As for Abu Huraira, he also was not seen in Medina until after the battle of Khaybar in the seventh year of Hijra. He also came from Yemen.
As for Muawiya, the son of Abu Sufyan, he became Muslim in the eighth year of Hijra, so how could he narrate a hadith from the Prophet seven or eight years before he became Muslim?
Some of the hadeeth go back to Ibn Zubayr, who was also a young boy when the Prophet entered Medina.
Therefore, it is quite clear that all the narrators of this hadith were either not in Medina at the time, or they were young boys, so how can we possibly accept such a hadith? It is pretty convincing that the hadith was forged later on by Bani Umayya.

Second: Let’s look at the word “Ashura” which is mentioned in the hadith. According to Ibn Al-Atheer, there are two meanings to Ashura: an old meaning and a new meaning. The old meaning, which was during the Arab’s time and the Prophet’s time, meant the tenth day of any month. The new meaning surfaced after Imam Hussain was killed on the tenth of Muharram. After that, Ashura came to be known as the tenth of Muharram, but before that it was simply the tenth day of any month. So when the Prophet supposedly said this hadith, he just said Ashura, and he didn’t say the tenth day of which month. This demonstrates that the hadith was forged after the day of Ashura, and it slipped from the mind of the ones who forged it that before Ashura, the word had a different, more general meaning.

Third: Today, go to any Jew, even their scholars, and ask them: Do you have a fast on the day which God saved Moses, or a day which corresponds to the tenth of Muharram? They don’t, and they will tell you that even in the past they didn’t have such a fast. They fast on Yum Kippur, the day when Moses returned from Mt. Sinai and realized that his people were worshipping the calf. To expiate for their sin, they fasted, but they have no fast they day God saved them from the pharaoh. But the hadith in the books of Saheeh tells us that it was a tradition of the Jews, and they would all fast that day.

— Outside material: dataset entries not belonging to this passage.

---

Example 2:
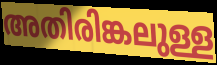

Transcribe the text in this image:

അതിരിങ്കലുള്ള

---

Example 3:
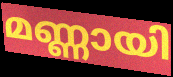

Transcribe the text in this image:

മണ്ണായി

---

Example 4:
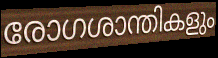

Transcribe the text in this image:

രോഗശാന്തികളും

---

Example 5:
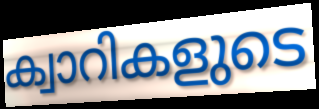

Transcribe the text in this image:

ക്വാറികളുടെ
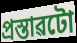
প্ৰস্তাৱটো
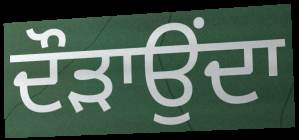
ਦੌੜਾਉਂਦਾ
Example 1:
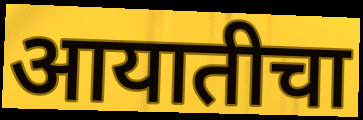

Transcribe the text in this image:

आयातीचा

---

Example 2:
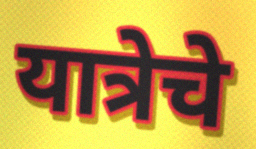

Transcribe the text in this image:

यात्रेचे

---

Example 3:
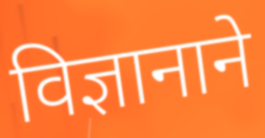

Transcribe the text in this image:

विज्ञानाने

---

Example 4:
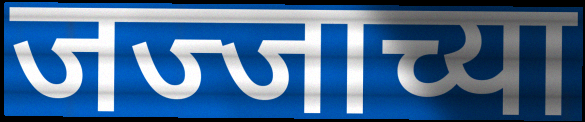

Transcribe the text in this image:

जज्जाच्या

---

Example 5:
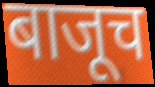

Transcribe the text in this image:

बाजूच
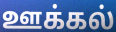
ஊக்கல்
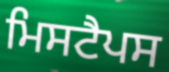
ਮਿਸਟੈਪਸ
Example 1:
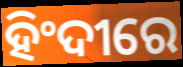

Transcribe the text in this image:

ହିଂଦୀରେ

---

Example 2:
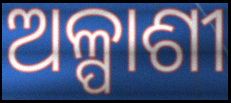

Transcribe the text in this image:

ଅଳ୍ପାଶୀ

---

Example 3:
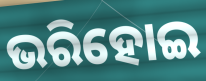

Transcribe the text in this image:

ଭରିହୋଇ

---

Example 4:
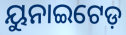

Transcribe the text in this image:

ୟୁନାଇଟେଡ଼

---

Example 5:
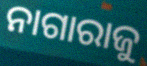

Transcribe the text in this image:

ନାଗାରାଜୁ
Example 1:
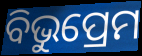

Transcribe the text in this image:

ବିଭୁପ୍ରେମ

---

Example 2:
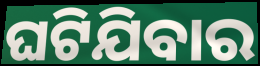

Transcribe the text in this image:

ଘଟିଯିବାର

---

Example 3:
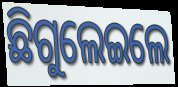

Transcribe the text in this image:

ଛିଗୁଲେଇଲେ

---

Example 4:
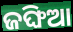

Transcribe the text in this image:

ଜଙ୍ଘିଆ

If you even look at the day the Jews fast, it never corresponded with the tenth of Muharram when the Prophet came to Medina. It corresponded with Muharram on the 28th year after Hijra.

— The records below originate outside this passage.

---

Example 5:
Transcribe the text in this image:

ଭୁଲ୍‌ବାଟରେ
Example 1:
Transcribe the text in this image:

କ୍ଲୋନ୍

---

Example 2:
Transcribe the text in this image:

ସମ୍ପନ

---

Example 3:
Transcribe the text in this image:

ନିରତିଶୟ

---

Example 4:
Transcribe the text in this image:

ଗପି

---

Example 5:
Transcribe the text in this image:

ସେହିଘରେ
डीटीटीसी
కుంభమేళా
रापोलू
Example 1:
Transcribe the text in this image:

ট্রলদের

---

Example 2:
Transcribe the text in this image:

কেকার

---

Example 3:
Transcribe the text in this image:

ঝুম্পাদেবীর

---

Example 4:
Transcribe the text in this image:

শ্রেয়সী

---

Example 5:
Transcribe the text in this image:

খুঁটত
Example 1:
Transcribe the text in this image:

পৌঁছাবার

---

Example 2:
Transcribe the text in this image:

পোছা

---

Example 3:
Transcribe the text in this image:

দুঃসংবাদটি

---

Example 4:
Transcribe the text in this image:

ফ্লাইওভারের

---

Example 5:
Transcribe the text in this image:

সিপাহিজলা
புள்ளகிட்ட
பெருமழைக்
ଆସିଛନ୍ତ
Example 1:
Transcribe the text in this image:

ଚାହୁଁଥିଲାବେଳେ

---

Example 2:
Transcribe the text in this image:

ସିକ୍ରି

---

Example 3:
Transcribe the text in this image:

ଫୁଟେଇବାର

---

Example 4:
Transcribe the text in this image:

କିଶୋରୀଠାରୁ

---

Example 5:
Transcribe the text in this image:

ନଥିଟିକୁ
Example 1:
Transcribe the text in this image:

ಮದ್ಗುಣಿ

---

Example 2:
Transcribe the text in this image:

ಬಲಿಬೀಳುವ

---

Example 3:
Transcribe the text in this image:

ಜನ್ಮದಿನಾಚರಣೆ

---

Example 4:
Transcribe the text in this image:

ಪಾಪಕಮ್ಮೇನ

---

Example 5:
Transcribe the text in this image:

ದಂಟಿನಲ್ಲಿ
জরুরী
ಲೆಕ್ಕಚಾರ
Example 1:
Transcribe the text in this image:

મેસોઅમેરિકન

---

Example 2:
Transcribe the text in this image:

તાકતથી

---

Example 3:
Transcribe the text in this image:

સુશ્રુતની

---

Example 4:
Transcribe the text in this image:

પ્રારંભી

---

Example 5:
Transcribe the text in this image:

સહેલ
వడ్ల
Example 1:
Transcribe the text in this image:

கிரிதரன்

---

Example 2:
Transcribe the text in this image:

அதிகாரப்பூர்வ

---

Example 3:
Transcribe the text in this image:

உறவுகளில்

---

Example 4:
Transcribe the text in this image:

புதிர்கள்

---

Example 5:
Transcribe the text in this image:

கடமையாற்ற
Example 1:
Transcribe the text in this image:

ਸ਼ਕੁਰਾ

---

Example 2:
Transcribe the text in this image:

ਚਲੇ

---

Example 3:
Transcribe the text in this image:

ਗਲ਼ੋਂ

Fourth: It seems the one who forged the hadith was not aware of how the Islamic Calendar originated. During the time of Umar, since Muslims wanted a set date to refer to, he created the Hijri calendar by seeking the advice of Imam Ali. So they decided to make the starting point the migration of the Prophet, and they made the first month Muharram. However, the Prophet entered Medina in Rabi-ul-Awwal, not in Muharram, and so the one who probably forged the hadith assumed that the Prophet entered Medina in Muharram because that is when the calendar starts. So the hadith tells us the Prophet when he first entered Medina he saw the Jews fasting on Ashura, but the Prophet didn’t enter Medina in Muharram, he did so in Rabu-ul-Awwal, ten months before Muharram! There’s a clear discrepancy here.

Fifth: The prophet knows more about the Shariah of previous Prophets such as Prophet Musa, and he doesn’t need the Jews to teach him that. The Prophet is also higher than copying what the Jews would do.

Sixth: How come there is so much emphasis on the fast of Ashura around the world? Thousands of speeches are dedicated to it, millions of pamphlets are distributed encouraging people to fast on Ashura, and so on. There are many other days throughout the year which are highly recommended to fast, such as the 27th of Rajab, but how come you don’t see a single pamphlet or speech encouraging it? This shows that this is a political thing, originally designed to focus the attention away from the Martyrdom of Imam Hussain, and to consider it a blessed day. I don’t know how anyone can stand on the Day of Judgment before Prophet Muhammad and consider the very day his grandson was slaughtered a blessed day.

Thus, based on these reasons we Shia have our reservations on the fast of Ashura. Banu Umayya were behind it, and considering it a blessed day is not an offence to us the Shia, but an offence to Prophet Muhammad, peace be upon him and his family.